[[ Available records open ]]

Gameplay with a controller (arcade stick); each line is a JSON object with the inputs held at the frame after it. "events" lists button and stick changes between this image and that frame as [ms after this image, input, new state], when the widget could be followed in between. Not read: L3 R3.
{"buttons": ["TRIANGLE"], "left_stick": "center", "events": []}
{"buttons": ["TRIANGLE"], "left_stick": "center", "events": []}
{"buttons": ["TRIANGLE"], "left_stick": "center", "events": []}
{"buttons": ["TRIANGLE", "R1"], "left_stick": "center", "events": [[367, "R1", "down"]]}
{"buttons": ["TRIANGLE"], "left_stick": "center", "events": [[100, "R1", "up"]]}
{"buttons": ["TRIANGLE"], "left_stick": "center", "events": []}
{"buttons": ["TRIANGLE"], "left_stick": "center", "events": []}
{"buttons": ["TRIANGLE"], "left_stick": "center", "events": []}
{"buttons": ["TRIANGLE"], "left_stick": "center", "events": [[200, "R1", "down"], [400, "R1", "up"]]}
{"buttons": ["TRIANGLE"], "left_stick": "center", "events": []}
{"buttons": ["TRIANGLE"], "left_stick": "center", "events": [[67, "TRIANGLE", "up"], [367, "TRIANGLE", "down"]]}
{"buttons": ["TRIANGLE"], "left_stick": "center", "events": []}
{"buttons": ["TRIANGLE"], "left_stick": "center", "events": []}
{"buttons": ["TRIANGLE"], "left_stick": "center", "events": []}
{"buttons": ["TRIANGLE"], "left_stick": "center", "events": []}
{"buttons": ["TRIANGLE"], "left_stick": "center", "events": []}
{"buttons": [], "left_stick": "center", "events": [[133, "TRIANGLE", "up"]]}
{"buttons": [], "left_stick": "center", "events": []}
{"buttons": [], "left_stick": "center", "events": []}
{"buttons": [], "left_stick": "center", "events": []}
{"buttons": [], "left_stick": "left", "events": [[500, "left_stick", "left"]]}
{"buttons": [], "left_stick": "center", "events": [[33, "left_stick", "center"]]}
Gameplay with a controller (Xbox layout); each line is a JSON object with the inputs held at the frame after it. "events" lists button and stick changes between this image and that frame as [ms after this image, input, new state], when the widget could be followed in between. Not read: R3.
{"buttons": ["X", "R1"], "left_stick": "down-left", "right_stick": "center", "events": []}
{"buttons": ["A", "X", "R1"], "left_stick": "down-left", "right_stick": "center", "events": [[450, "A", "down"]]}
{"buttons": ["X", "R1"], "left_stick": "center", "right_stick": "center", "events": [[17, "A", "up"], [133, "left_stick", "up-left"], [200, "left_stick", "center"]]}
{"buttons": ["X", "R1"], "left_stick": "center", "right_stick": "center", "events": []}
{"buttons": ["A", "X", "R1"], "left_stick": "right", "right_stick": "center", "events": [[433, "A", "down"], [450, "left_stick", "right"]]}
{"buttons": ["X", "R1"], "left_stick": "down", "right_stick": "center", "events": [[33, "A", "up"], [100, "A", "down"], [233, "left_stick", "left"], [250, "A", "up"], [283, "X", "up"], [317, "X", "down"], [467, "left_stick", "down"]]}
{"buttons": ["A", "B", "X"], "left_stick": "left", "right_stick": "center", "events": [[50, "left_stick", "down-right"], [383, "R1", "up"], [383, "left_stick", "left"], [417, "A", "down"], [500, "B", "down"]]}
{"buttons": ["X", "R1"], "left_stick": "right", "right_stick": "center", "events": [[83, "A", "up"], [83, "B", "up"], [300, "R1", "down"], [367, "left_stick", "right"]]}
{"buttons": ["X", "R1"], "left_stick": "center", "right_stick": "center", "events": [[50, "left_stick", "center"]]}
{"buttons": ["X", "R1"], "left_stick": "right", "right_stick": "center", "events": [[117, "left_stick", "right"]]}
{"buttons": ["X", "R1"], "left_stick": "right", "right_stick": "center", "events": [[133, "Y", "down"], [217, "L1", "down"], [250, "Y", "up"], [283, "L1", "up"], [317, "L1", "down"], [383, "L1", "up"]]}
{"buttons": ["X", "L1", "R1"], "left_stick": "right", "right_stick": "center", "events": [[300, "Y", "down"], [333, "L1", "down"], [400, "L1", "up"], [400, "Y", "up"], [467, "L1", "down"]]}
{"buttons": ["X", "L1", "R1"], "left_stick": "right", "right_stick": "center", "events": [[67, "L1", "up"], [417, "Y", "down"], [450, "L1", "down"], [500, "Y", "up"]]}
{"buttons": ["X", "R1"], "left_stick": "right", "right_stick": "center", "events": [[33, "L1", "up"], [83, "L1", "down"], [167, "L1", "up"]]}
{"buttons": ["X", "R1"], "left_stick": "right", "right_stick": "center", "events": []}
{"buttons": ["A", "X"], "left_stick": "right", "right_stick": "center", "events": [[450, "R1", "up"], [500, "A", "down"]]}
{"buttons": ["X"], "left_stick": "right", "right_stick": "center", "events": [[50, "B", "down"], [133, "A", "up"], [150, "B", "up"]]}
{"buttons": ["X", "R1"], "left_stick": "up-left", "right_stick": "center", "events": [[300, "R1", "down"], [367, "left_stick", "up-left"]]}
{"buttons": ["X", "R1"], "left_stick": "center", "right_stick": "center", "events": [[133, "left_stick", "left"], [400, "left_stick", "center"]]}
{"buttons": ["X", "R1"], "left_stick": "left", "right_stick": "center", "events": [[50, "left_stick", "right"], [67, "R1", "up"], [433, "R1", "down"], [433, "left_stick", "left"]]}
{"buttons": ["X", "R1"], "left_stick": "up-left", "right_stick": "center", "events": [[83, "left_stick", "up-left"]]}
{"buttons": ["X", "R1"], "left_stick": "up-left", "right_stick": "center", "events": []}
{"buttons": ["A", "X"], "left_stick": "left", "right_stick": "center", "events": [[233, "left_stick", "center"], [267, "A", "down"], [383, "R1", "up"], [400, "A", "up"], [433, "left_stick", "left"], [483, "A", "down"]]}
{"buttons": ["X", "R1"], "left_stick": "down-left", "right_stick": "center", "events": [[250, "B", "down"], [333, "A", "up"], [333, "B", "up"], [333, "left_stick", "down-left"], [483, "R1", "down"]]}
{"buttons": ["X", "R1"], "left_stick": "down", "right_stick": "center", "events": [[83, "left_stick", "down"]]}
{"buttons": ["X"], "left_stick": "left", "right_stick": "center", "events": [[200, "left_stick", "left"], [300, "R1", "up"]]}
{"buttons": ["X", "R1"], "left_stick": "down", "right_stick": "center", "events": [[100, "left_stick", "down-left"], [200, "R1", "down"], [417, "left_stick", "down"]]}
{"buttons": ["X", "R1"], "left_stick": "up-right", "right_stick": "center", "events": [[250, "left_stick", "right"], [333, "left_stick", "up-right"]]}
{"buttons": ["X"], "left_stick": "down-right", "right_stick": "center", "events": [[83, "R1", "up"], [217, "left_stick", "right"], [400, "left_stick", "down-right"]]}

[[ Available records closed ]]

* _Work request_: Select the lines from the entries that include the word "each".

* _Reply_:
Gameplay with a controller (arcade stick); each line is a JSON object with the inputs held at the frame after it. "events" lists button and stick changes between this image and that frame as [ms after this image, input, new state], when the widget could be followed in between. Not read: L3 R3.
Gameplay with a controller (Xbox layout); each line is a JSON object with the inputs held at the frame after it. "events" lists button and stick changes between this image and that frame as [ms after this image, input, new state], when the widget could be followed in between. Not read: R3.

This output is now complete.